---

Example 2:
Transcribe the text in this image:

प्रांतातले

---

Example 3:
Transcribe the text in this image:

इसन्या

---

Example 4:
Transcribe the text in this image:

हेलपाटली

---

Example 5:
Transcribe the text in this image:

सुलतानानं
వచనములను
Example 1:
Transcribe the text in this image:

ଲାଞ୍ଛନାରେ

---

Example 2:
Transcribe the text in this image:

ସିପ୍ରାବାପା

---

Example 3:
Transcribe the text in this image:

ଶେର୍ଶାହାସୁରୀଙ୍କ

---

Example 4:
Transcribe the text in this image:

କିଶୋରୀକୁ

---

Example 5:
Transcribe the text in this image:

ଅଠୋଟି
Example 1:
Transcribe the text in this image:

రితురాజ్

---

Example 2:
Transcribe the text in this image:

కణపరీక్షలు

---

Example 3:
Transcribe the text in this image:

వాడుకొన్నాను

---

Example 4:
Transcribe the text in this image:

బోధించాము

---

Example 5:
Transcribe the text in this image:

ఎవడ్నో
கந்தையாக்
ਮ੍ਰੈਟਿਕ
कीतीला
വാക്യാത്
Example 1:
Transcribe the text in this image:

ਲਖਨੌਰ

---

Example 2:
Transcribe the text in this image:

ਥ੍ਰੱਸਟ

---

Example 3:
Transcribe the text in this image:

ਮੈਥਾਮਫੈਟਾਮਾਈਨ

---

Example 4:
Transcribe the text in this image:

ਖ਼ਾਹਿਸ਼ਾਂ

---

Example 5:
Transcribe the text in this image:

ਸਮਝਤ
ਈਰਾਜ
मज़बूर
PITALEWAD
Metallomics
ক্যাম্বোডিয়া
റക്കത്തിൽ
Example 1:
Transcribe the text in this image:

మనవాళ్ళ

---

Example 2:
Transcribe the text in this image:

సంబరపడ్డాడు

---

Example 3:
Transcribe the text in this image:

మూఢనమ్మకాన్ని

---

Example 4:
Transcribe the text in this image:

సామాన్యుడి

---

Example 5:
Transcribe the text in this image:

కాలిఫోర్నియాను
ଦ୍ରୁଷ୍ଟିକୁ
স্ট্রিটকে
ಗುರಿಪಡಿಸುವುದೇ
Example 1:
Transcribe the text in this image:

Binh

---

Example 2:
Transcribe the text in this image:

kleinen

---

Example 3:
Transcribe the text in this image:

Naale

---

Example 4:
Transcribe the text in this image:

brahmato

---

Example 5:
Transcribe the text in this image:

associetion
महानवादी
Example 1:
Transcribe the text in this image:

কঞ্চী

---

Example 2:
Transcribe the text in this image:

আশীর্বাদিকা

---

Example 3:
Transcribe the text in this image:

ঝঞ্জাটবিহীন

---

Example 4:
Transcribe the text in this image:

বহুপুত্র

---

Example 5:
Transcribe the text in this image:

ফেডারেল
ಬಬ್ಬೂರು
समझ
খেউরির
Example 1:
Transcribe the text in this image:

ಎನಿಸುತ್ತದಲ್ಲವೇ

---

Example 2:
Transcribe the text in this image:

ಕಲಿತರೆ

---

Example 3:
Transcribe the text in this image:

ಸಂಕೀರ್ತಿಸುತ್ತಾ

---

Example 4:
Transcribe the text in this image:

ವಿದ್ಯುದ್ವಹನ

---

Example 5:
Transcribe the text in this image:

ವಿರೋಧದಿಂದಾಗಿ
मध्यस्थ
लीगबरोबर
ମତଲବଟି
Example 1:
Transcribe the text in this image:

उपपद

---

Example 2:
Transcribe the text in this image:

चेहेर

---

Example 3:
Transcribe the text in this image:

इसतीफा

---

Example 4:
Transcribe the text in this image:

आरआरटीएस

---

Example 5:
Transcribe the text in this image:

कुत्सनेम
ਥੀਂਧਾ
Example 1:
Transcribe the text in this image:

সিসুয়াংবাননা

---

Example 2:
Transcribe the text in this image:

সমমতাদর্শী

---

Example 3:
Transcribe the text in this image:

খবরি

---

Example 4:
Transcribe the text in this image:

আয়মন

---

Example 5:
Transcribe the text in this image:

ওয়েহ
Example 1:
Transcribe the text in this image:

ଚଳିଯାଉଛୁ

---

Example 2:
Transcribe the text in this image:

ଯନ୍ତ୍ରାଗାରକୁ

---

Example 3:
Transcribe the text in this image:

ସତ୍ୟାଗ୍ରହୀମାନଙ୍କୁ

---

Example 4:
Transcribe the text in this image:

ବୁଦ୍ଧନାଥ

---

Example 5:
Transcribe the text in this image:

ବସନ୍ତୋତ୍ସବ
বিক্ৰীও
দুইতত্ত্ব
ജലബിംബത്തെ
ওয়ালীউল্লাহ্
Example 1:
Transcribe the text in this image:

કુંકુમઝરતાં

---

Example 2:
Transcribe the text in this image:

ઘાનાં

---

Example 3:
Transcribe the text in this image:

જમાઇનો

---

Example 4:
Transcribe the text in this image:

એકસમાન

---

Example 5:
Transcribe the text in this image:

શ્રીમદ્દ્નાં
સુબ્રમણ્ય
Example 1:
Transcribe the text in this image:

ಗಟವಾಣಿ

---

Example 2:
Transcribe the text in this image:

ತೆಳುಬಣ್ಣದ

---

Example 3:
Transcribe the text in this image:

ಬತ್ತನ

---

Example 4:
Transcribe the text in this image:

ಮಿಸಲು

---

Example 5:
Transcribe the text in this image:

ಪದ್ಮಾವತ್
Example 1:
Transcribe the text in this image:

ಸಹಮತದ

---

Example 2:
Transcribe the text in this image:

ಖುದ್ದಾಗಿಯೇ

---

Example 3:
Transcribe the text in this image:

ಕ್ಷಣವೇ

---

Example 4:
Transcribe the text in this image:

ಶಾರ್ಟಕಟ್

■ **ASSIGNMENT**:
Look at the entries above. Then set all of them down again exactly.

■ **ANSWER**:
---

Example 2:
Transcribe the text in this image:

प्रांतातले

---

Example 3:
Transcribe the text in this image:

इसन्या

---

Example 4:
Transcribe the text in this image:

हेलपाटली

---

Example 5:
Transcribe the text in this image:

सुलतानानं
వచనములను
Example 1:
Transcribe the text in this image:

ଲାଞ୍ଛନାରେ

---

Example 2:
Transcribe the text in this image:

ସିପ୍ରାବାପା

---

Example 3:
Transcribe the text in this image:

ଶେର୍ଶାହାସୁରୀଙ୍କ

---

Example 4:
Transcribe the text in this image:

କିଶୋରୀକୁ

---

Example 5:
Transcribe the text in this image:

ଅଠୋଟି
Example 1:
Transcribe the text in this image:

రితురాజ్

---

Example 2:
Transcribe the text in this image:

కణపరీక్షలు

---

Example 3:
Transcribe the text in this image:

వాడుకొన్నాను

---

Example 4:
Transcribe the text in this image:

బోధించాము

---

Example 5:
Transcribe the text in this image:

ఎవడ్నో
கந்தையாக்
ਮ੍ਰੈਟਿਕ
कीतीला
വാക്യാത്
Example 1:
Transcribe the text in this image:

ਲਖਨੌਰ

---

Example 2:
Transcribe the text in this image:

ਥ੍ਰੱਸਟ

---

Example 3:
Transcribe the text in this image:

ਮੈਥਾਮਫੈਟਾਮਾਈਨ

---

Example 4:
Transcribe the text in this image:

ਖ਼ਾਹਿਸ਼ਾਂ

---

Example 5:
Transcribe the text in this image:

ਸਮਝਤ
ਈਰਾਜ
मज़बूर
PITALEWAD
Metallomics
ক্যাম্বোডিয়া
റക്കത്തിൽ
Example 1:
Transcribe the text in this image:

మనవాళ్ళ

---

Example 2:
Transcribe the text in this image:

సంబరపడ్డాడు

---

Example 3:
Transcribe the text in this image:

మూఢనమ్మకాన్ని

---

Example 4:
Transcribe the text in this image:

సామాన్యుడి

---

Example 5:
Transcribe the text in this image:

కాలిఫోర్నియాను
ଦ୍ରୁଷ୍ଟିକୁ
স্ট্রিটকে
ಗುರಿಪಡಿಸುವುದೇ
Example 1:
Transcribe the text in this image:

Binh

---

Example 2:
Transcribe the text in this image:

kleinen

---

Example 3:
Transcribe the text in this image:

Naale

---

Example 4:
Transcribe the text in this image:

brahmato

---

Example 5:
Transcribe the text in this image:

associetion
महानवादी
Example 1:
Transcribe the text in this image:

কঞ্চী

---

Example 2:
Transcribe the text in this image:

আশীর্বাদিকা

---

Example 3:
Transcribe the text in this image:

ঝঞ্জাটবিহীন

---

Example 4:
Transcribe the text in this image:

বহুপুত্র

---

Example 5:
Transcribe the text in this image:

ফেডারেল
ಬಬ್ಬೂರು
समझ
খেউরির
Example 1:
Transcribe the text in this image:

ಎನಿಸುತ್ತದಲ್ಲವೇ

---

Example 2:
Transcribe the text in this image:

ಕಲಿತರೆ

---

Example 3:
Transcribe the text in this image:

ಸಂಕೀರ್ತಿಸುತ್ತಾ

---

Example 4:
Transcribe the text in this image:

ವಿದ್ಯುದ್ವಹನ

---

Example 5:
Transcribe the text in this image:

ವಿರೋಧದಿಂದಾಗಿ
मध्यस्थ
लीगबरोबर
ମତଲବଟି
Example 1:
Transcribe the text in this image:

उपपद

---

Example 2:
Transcribe the text in this image:

चेहेर

---

Example 3:
Transcribe the text in this image:

इसतीफा

---

Example 4:
Transcribe the text in this image:

आरआरटीएस

---

Example 5:
Transcribe the text in this image:

कुत्सनेम
ਥੀਂਧਾ
Example 1:
Transcribe the text in this image:

সিসুয়াংবাননা

---

Example 2:
Transcribe the text in this image:

সমমতাদর্শী

---

Example 3:
Transcribe the text in this image:

খবরি

---

Example 4:
Transcribe the text in this image:

আয়মন

---

Example 5:
Transcribe the text in this image:

ওয়েহ
Example 1:
Transcribe the text in this image:

ଚଳିଯାଉଛୁ

---

Example 2:
Transcribe the text in this image:

ଯନ୍ତ୍ରାଗାରକୁ

---

Example 3:
Transcribe the text in this image:

ସତ୍ୟାଗ୍ରହୀମାନଙ୍କୁ

---

Example 4:
Transcribe the text in this image:

ବୁଦ୍ଧନାଥ

---

Example 5:
Transcribe the text in this image:

ବସନ୍ତୋତ୍ସବ
বিক্ৰীও
দুইতত্ত্ব
ജലബിംബത്തെ
ওয়ালীউল্লাহ্
Example 1:
Transcribe the text in this image:

કુંકુમઝરતાં

---

Example 2:
Transcribe the text in this image:

ઘાનાં

---

Example 3:
Transcribe the text in this image:

જમાઇનો

---

Example 4:
Transcribe the text in this image:

એકસમાન

---

Example 5:
Transcribe the text in this image:

શ્રીમદ્દ્નાં
સુબ્રમણ્ય
Example 1:
Transcribe the text in this image:

ಗಟವಾಣಿ

---

Example 2:
Transcribe the text in this image:

ತೆಳುಬಣ್ಣದ

---

Example 3:
Transcribe the text in this image:

ಬತ್ತನ

---

Example 4:
Transcribe the text in this image:

ಮಿಸಲು

---

Example 5:
Transcribe the text in this image:

ಪದ್ಮಾವತ್
Example 1:
Transcribe the text in this image:

ಸಹಮತದ

---

Example 2:
Transcribe the text in this image:

ಖುದ್ದಾಗಿಯೇ

---

Example 3:
Transcribe the text in this image:

ಕ್ಷಣವೇ

---

Example 4:
Transcribe the text in this image:

ಶಾರ್ಟಕಟ್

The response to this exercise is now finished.